Please give back each entry below unaltered, leaving the pictures out.

- [RECORDS FOR PROCESSING]:
* * * *

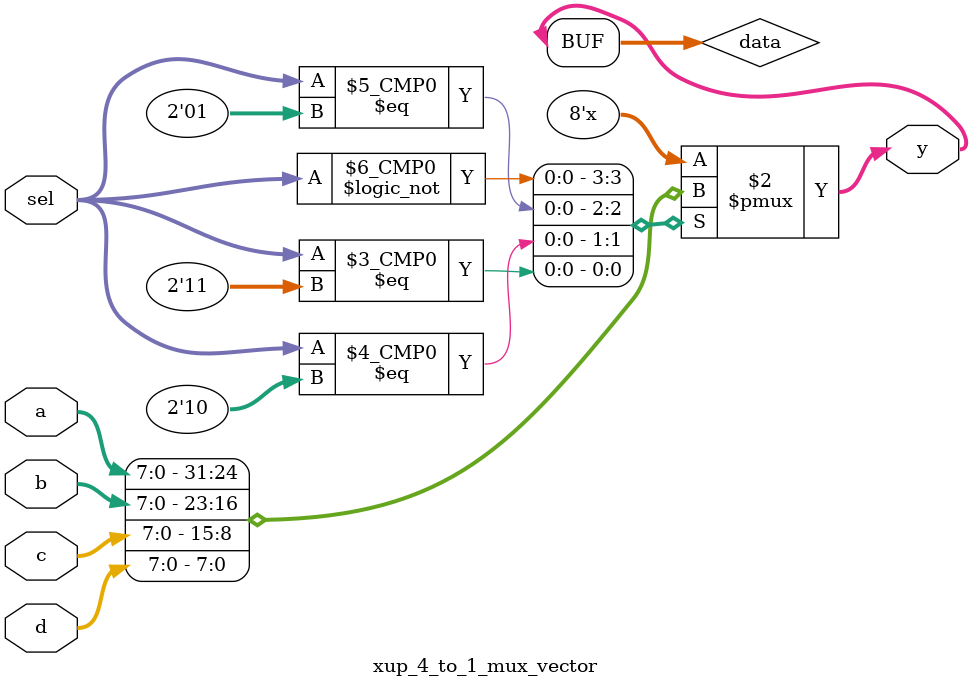
<source format=v>
`timescale 1ns / 1ps
module xup_4_to_1_mux_vector #(parameter SIZE = 8 , DELAY = 3)(
    input wire [SIZE-1:0] a,
    input wire [SIZE-1:0] b,
    input wire [SIZE-1:0] c,
    input wire [SIZE-1:0] d,
    input wire [1:0] sel,
    output wire [SIZE-1:0] y
    );
    reg [SIZE-1:0] data;
    
    always @(*) begin
        case(sel)
            2'b00 : data[SIZE-1:0] <= a[SIZE-1:0] ;
            2'b01 : data[SIZE-1:0] <= b[SIZE-1:0] ;
            2'b10 : data[SIZE-1:0] <= c[SIZE-1:0] ;
            2'b11 : data[SIZE-1:0] <= d[SIZE-1:0] ;
            default : data[SIZE-1:0] <= a[SIZE-1:0] ;
        endcase
    end
    
    assign #DELAY y[SIZE-1:0] = data[SIZE-1:0] ;
        
endmodule

</source>
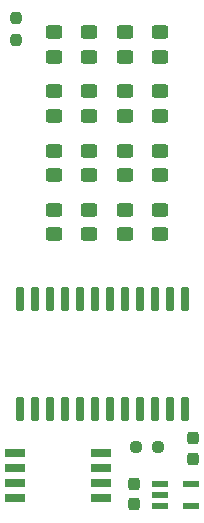
<source format=gbr>
%TF.GenerationSoftware,KiCad,Pcbnew,8.0.1*%
%TF.CreationDate,2025-01-22T20:31:23-07:00*%
%TF.ProjectId,LEDDisplay,4c454444-6973-4706-9c61-792e6b696361,rev?*%
%TF.SameCoordinates,Original*%
%TF.FileFunction,Paste,Top*%
%TF.FilePolarity,Positive*%
%FSLAX46Y46*%
G04 Gerber Fmt 4.6, Leading zero omitted, Abs format (unit mm)*
G04 Created by KiCad (PCBNEW 8.0.1) date 2025-01-22 20:31:23*
%MOMM*%
%LPD*%
G01*
G04 APERTURE LIST*
G04 Aperture macros list*
%AMRoundRect*
0 Rectangle with rounded corners*
0 $1 Rounding radius*
0 $2 $3 $4 $5 $6 $7 $8 $9 X,Y pos of 4 corners*
0 Add a 4 corners polygon primitive as box body*
4,1,4,$2,$3,$4,$5,$6,$7,$8,$9,$2,$3,0*
0 Add four circle primitives for the rounded corners*
1,1,$1+$1,$2,$3*
1,1,$1+$1,$4,$5*
1,1,$1+$1,$6,$7*
1,1,$1+$1,$8,$9*
0 Add four rect primitives between the rounded corners*
20,1,$1+$1,$2,$3,$4,$5,0*
20,1,$1+$1,$4,$5,$6,$7,0*
20,1,$1+$1,$6,$7,$8,$9,0*
20,1,$1+$1,$8,$9,$2,$3,0*%
G04 Aperture macros list end*
%ADD10RoundRect,0.237500X-0.250000X-0.237500X0.250000X-0.237500X0.250000X0.237500X-0.250000X0.237500X0*%
%ADD11RoundRect,0.237500X0.237500X-0.300000X0.237500X0.300000X-0.237500X0.300000X-0.237500X-0.300000X0*%
%ADD12RoundRect,0.250000X-0.450000X0.325000X-0.450000X-0.325000X0.450000X-0.325000X0.450000X0.325000X0*%
%ADD13R,1.320800X0.508000*%
%ADD14RoundRect,0.237500X-0.237500X0.300000X-0.237500X-0.300000X0.237500X-0.300000X0.237500X0.300000X0*%
%ADD15RoundRect,0.075000X-0.225000X0.950000X-0.225000X-0.950000X0.225000X-0.950000X0.225000X0.950000X0*%
%ADD16RoundRect,0.237500X-0.237500X0.250000X-0.237500X-0.250000X0.237500X-0.250000X0.237500X0.250000X0*%
%ADD17R,1.700000X0.650000*%
G04 APERTURE END LIST*
D10*
%TO.C,R1*%
X206980000Y-104100000D03*
X208805000Y-104100000D03*
%TD*%
D11*
%TO.C,C2*%
X211810000Y-105060000D03*
X211810000Y-103335000D03*
%TD*%
D12*
%TO.C,D5*%
X209000000Y-73975000D03*
X209000000Y-76025000D03*
%TD*%
%TO.C,D14*%
X203000000Y-83975000D03*
X203000000Y-86025000D03*
%TD*%
%TO.C,D6*%
X206000000Y-73975000D03*
X206000000Y-76025000D03*
%TD*%
%TO.C,D8*%
X200000000Y-73975000D03*
X200000000Y-76025000D03*
%TD*%
%TO.C,D3*%
X203000000Y-68975000D03*
X203000000Y-71025000D03*
%TD*%
%TO.C,D2*%
X206020000Y-68975000D03*
X206020000Y-71025000D03*
%TD*%
D13*
%TO.C,U1*%
X208990000Y-107200000D03*
X208990000Y-108150001D03*
X208990000Y-109100002D03*
X211580800Y-109100002D03*
X211580800Y-107200000D03*
%TD*%
D14*
%TO.C,C1*%
X206770000Y-107195000D03*
X206770000Y-108920000D03*
%TD*%
D12*
%TO.C,D11*%
X206000000Y-78975000D03*
X206000000Y-81025000D03*
%TD*%
D15*
%TO.C,U4*%
X211150000Y-91530000D03*
X209880000Y-91530000D03*
X208610000Y-91530000D03*
X207340000Y-91530000D03*
X206070000Y-91530000D03*
X204800000Y-91530000D03*
X203530000Y-91530000D03*
X202260000Y-91530000D03*
X200990000Y-91530000D03*
X199720000Y-91530000D03*
X198450000Y-91530000D03*
X197180000Y-91530000D03*
X197180000Y-100840000D03*
X198450000Y-100840000D03*
X199720000Y-100840000D03*
X200990000Y-100840000D03*
X202260000Y-100840000D03*
X203530000Y-100840000D03*
X204800000Y-100840000D03*
X206070000Y-100840000D03*
X207340000Y-100840000D03*
X208610000Y-100840000D03*
X209880000Y-100840000D03*
X211150000Y-100840000D03*
%TD*%
D12*
%TO.C,D13*%
X200000000Y-83975000D03*
X200000000Y-86025000D03*
%TD*%
%TO.C,D9*%
X200000000Y-78975000D03*
X200000000Y-81025000D03*
%TD*%
%TO.C,D16*%
X209000000Y-83975000D03*
X209000000Y-86025000D03*
%TD*%
%TO.C,D1*%
X209000000Y-68975000D03*
X209000000Y-71025000D03*
%TD*%
%TO.C,D10*%
X203000000Y-78975000D03*
X203000000Y-81025000D03*
%TD*%
D16*
%TO.C,R2*%
X196800000Y-67775000D03*
X196800000Y-69600000D03*
%TD*%
D17*
%TO.C,U3*%
X196710000Y-104580000D03*
X196710000Y-105850000D03*
X196710000Y-107120000D03*
X196710000Y-108390000D03*
X204010000Y-108390000D03*
X204010000Y-107120000D03*
X204010000Y-105850000D03*
X204010000Y-104580000D03*
%TD*%
D12*
%TO.C,D15*%
X206000000Y-83975000D03*
X206000000Y-86025000D03*
%TD*%
%TO.C,D7*%
X203000000Y-73975000D03*
X203000000Y-76025000D03*
%TD*%
%TO.C,D4*%
X200000000Y-68975000D03*
X200000000Y-71025000D03*
%TD*%
%TO.C,D12*%
X209000000Y-78975000D03*
X209000000Y-81025000D03*
%TD*%
M02*

</source>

* * * *

- [TASK OUTPUT]:
<source format=v>
`timescale 1ns / 1ps
module xup_4_to_1_mux_vector #(parameter SIZE = 8 , DELAY = 3)(
    input wire [SIZE-1:0] a,
    input wire [SIZE-1:0] b,
    input wire [SIZE-1:0] c,
    input wire [SIZE-1:0] d,
    input wire [1:0] sel,
    output wire [SIZE-1:0] y
    );
    reg [SIZE-1:0] data;
    
    always @(*) begin
        case(sel)
            2'b00 : data[SIZE-1:0] <= a[SIZE-1:0] ;
            2'b01 : data[SIZE-1:0] <= b[SIZE-1:0] ;
            2'b10 : data[SIZE-1:0] <= c[SIZE-1:0] ;
            2'b11 : data[SIZE-1:0] <= d[SIZE-1:0] ;
            default : data[SIZE-1:0] <= a[SIZE-1:0] ;
        endcase
    end
    
    assign #DELAY y[SIZE-1:0] = data[SIZE-1:0] ;
        
endmodule

</source>
<source format=gbr>
%TF.GenerationSoftware,KiCad,Pcbnew,8.0.1*%
%TF.CreationDate,2025-01-22T20:31:23-07:00*%
%TF.ProjectId,LEDDisplay,4c454444-6973-4706-9c61-792e6b696361,rev?*%
%TF.SameCoordinates,Original*%
%TF.FileFunction,Paste,Top*%
%TF.FilePolarity,Positive*%
%FSLAX46Y46*%
G04 Gerber Fmt 4.6, Leading zero omitted, Abs format (unit mm)*
G04 Created by KiCad (PCBNEW 8.0.1) date 2025-01-22 20:31:23*
%MOMM*%
%LPD*%
G01*
G04 APERTURE LIST*
G04 Aperture macros list*
%AMRoundRect*
0 Rectangle with rounded corners*
0 $1 Rounding radius*
0 $2 $3 $4 $5 $6 $7 $8 $9 X,Y pos of 4 corners*
0 Add a 4 corners polygon primitive as box body*
4,1,4,$2,$3,$4,$5,$6,$7,$8,$9,$2,$3,0*
0 Add four circle primitives for the rounded corners*
1,1,$1+$1,$2,$3*
1,1,$1+$1,$4,$5*
1,1,$1+$1,$6,$7*
1,1,$1+$1,$8,$9*
0 Add four rect primitives between the rounded corners*
20,1,$1+$1,$2,$3,$4,$5,0*
20,1,$1+$1,$4,$5,$6,$7,0*
20,1,$1+$1,$6,$7,$8,$9,0*
20,1,$1+$1,$8,$9,$2,$3,0*%
G04 Aperture macros list end*
%ADD10RoundRect,0.237500X-0.250000X-0.237500X0.250000X-0.237500X0.250000X0.237500X-0.250000X0.237500X0*%
%ADD11RoundRect,0.237500X0.237500X-0.300000X0.237500X0.300000X-0.237500X0.300000X-0.237500X-0.300000X0*%
%ADD12RoundRect,0.250000X-0.450000X0.325000X-0.450000X-0.325000X0.450000X-0.325000X0.450000X0.325000X0*%
%ADD13R,1.320800X0.508000*%
%ADD14RoundRect,0.237500X-0.237500X0.300000X-0.237500X-0.300000X0.237500X-0.300000X0.237500X0.300000X0*%
%ADD15RoundRect,0.075000X-0.225000X0.950000X-0.225000X-0.950000X0.225000X-0.950000X0.225000X0.950000X0*%
%ADD16RoundRect,0.237500X-0.237500X0.250000X-0.237500X-0.250000X0.237500X-0.250000X0.237500X0.250000X0*%
%ADD17R,1.700000X0.650000*%
G04 APERTURE END LIST*
D10*
%TO.C,R1*%
X206980000Y-104100000D03*
X208805000Y-104100000D03*
%TD*%
D11*
%TO.C,C2*%
X211810000Y-105060000D03*
X211810000Y-103335000D03*
%TD*%
D12*
%TO.C,D5*%
X209000000Y-73975000D03*
X209000000Y-76025000D03*
%TD*%
%TO.C,D14*%
X203000000Y-83975000D03*
X203000000Y-86025000D03*
%TD*%
%TO.C,D6*%
X206000000Y-73975000D03*
X206000000Y-76025000D03*
%TD*%
%TO.C,D8*%
X200000000Y-73975000D03*
X200000000Y-76025000D03*
%TD*%
%TO.C,D3*%
X203000000Y-68975000D03*
X203000000Y-71025000D03*
%TD*%
%TO.C,D2*%
X206020000Y-68975000D03*
X206020000Y-71025000D03*
%TD*%
D13*
%TO.C,U1*%
X208990000Y-107200000D03*
X208990000Y-108150001D03*
X208990000Y-109100002D03*
X211580800Y-109100002D03*
X211580800Y-107200000D03*
%TD*%
D14*
%TO.C,C1*%
X206770000Y-107195000D03*
X206770000Y-108920000D03*
%TD*%
D12*
%TO.C,D11*%
X206000000Y-78975000D03*
X206000000Y-81025000D03*
%TD*%
D15*
%TO.C,U4*%
X211150000Y-91530000D03*
X209880000Y-91530000D03*
X208610000Y-91530000D03*
X207340000Y-91530000D03*
X206070000Y-91530000D03*
X204800000Y-91530000D03*
X203530000Y-91530000D03*
X202260000Y-91530000D03*
X200990000Y-91530000D03*
X199720000Y-91530000D03*
X198450000Y-91530000D03*
X197180000Y-91530000D03*
X197180000Y-100840000D03*
X198450000Y-100840000D03*
X199720000Y-100840000D03*
X200990000Y-100840000D03*
X202260000Y-100840000D03*
X203530000Y-100840000D03*
X204800000Y-100840000D03*
X206070000Y-100840000D03*
X207340000Y-100840000D03*
X208610000Y-100840000D03*
X209880000Y-100840000D03*
X211150000Y-100840000D03*
%TD*%
D12*
%TO.C,D13*%
X200000000Y-83975000D03*
X200000000Y-86025000D03*
%TD*%
%TO.C,D9*%
X200000000Y-78975000D03*
X200000000Y-81025000D03*
%TD*%
%TO.C,D16*%
X209000000Y-83975000D03*
X209000000Y-86025000D03*
%TD*%
%TO.C,D1*%
X209000000Y-68975000D03*
X209000000Y-71025000D03*
%TD*%
%TO.C,D10*%
X203000000Y-78975000D03*
X203000000Y-81025000D03*
%TD*%
D16*
%TO.C,R2*%
X196800000Y-67775000D03*
X196800000Y-69600000D03*
%TD*%
D17*
%TO.C,U3*%
X196710000Y-104580000D03*
X196710000Y-105850000D03*
X196710000Y-107120000D03*
X196710000Y-108390000D03*
X204010000Y-108390000D03*
X204010000Y-107120000D03*
X204010000Y-105850000D03*
X204010000Y-104580000D03*
%TD*%
D12*
%TO.C,D15*%
X206000000Y-83975000D03*
X206000000Y-86025000D03*
%TD*%
%TO.C,D7*%
X203000000Y-73975000D03*
X203000000Y-76025000D03*
%TD*%
%TO.C,D4*%
X200000000Y-68975000D03*
X200000000Y-71025000D03*
%TD*%
%TO.C,D12*%
X209000000Y-78975000D03*
X209000000Y-81025000D03*
%TD*%
M02*

</source>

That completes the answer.